§ **About this exercise**: In the listing below, look for "Харків" and copy every line that has it.

⟨

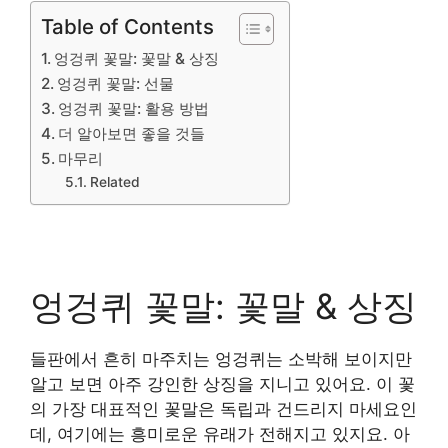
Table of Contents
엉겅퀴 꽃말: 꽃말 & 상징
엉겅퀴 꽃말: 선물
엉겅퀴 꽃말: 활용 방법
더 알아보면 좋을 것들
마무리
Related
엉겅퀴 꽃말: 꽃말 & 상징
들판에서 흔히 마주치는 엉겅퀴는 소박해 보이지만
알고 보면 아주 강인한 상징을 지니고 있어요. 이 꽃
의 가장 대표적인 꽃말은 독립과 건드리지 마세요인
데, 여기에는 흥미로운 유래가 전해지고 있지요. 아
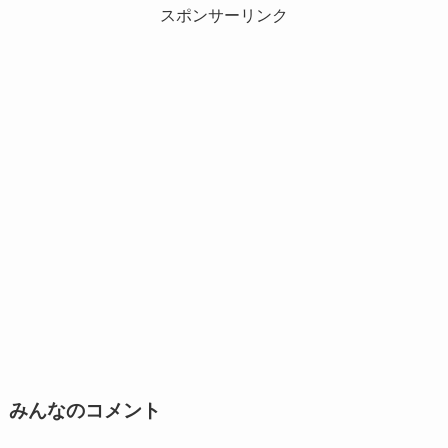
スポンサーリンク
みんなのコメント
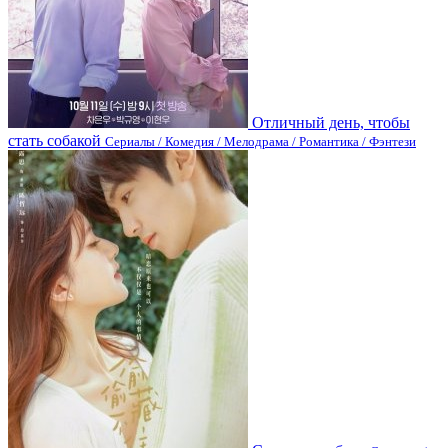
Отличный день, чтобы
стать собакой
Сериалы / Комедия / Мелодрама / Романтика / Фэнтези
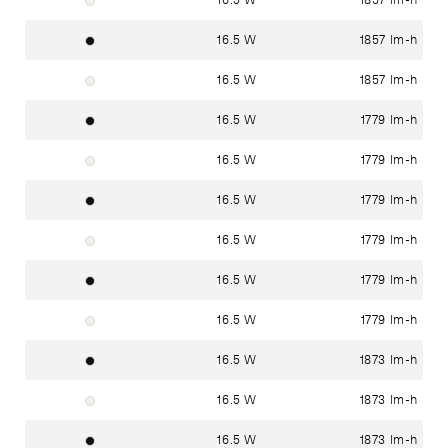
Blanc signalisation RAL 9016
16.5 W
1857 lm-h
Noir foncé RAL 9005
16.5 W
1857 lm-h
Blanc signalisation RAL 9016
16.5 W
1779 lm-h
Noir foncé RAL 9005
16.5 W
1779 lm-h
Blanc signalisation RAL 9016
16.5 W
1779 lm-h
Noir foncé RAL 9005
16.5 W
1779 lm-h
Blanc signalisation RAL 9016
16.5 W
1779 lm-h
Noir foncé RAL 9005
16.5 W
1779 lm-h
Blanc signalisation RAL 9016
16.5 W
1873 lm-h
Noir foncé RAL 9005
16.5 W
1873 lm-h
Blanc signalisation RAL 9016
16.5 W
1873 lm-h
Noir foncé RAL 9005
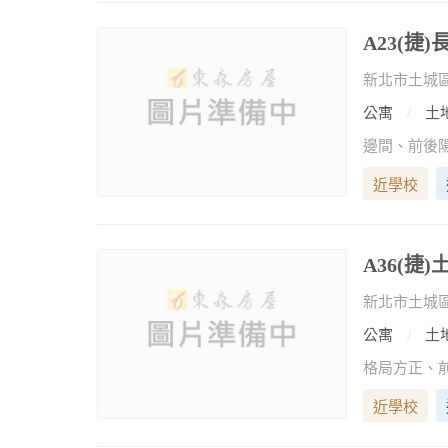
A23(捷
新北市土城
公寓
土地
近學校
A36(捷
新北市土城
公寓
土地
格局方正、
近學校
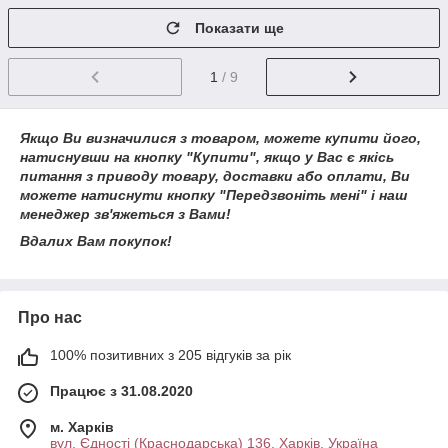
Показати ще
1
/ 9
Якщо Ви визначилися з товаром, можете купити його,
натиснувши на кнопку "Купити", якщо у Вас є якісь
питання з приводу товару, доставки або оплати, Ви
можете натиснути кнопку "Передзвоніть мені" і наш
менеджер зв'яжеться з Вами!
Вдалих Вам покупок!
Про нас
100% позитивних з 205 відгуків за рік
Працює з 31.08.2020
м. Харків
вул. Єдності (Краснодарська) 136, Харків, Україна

⟩

§ **Response**:
м. Харків
вул. Єдності (Краснодарська) 136, Харків, Україна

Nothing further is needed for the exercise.